• RECORDED DATA:
==================================================

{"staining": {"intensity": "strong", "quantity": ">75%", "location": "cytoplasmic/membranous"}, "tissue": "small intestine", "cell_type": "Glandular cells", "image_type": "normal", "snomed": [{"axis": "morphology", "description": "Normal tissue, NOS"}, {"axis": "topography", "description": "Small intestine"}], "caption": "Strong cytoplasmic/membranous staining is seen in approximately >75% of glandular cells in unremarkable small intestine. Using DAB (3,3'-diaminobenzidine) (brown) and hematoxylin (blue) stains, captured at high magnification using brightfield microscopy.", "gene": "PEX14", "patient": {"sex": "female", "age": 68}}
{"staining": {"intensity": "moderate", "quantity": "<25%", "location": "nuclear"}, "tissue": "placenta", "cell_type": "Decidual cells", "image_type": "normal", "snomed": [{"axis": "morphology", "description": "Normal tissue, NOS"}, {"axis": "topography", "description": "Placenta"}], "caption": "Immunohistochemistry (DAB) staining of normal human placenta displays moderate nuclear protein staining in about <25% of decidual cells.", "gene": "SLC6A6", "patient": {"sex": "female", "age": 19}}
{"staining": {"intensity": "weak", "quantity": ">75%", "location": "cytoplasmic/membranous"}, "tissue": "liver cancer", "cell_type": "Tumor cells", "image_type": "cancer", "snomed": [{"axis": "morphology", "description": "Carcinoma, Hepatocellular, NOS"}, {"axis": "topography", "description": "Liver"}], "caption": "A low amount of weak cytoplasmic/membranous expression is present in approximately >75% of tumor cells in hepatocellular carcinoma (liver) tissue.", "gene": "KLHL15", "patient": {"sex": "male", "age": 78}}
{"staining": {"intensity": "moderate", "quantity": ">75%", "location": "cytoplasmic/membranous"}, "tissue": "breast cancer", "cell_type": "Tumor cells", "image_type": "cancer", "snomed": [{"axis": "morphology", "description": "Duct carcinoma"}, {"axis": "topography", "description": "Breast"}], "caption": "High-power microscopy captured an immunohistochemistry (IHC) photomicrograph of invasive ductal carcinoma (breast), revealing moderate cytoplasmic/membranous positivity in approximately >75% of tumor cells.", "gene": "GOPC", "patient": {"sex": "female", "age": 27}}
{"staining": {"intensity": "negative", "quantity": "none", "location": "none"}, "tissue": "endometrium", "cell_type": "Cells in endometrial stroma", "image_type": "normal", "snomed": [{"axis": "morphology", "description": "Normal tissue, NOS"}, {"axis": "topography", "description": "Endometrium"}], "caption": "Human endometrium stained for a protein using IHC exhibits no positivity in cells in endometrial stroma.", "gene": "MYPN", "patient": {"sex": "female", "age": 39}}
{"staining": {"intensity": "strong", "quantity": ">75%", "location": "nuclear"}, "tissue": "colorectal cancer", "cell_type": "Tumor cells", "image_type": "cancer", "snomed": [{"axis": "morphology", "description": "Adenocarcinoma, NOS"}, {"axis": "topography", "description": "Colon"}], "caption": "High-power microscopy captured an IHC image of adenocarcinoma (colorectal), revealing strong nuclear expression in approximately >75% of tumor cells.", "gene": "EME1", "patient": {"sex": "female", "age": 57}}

==================================================

• YOUR TASK:
Which lines run from the one containing "endometrium stained for" to the end of the records? Transcribe exactly those, both ends included.

• RESULT OF THE TASK:
{"staining": {"intensity": "negative", "quantity": "none", "location": "none"}, "tissue": "endometrium", "cell_type": "Cells in endometrial stroma", "image_type": "normal", "snomed": [{"axis": "morphology", "description": "Normal tissue, NOS"}, {"axis": "topography", "description": "Endometrium"}], "caption": "Human endometrium stained for a protein using IHC exhibits no positivity in cells in endometrial stroma.", "gene": "MYPN", "patient": {"sex": "female", "age": 39}}
{"staining": {"intensity": "strong", "quantity": ">75%", "location": "nuclear"}, "tissue": "colorectal cancer", "cell_type": "Tumor cells", "image_type": "cancer", "snomed": [{"axis": "morphology", "description": "Adenocarcinoma, NOS"}, {"axis": "topography", "description": "Colon"}], "caption": "High-power microscopy captured an IHC image of adenocarcinoma (colorectal), revealing strong nuclear expression in approximately >75% of tumor cells.", "gene": "EME1", "patient": {"sex": "female", "age": 57}}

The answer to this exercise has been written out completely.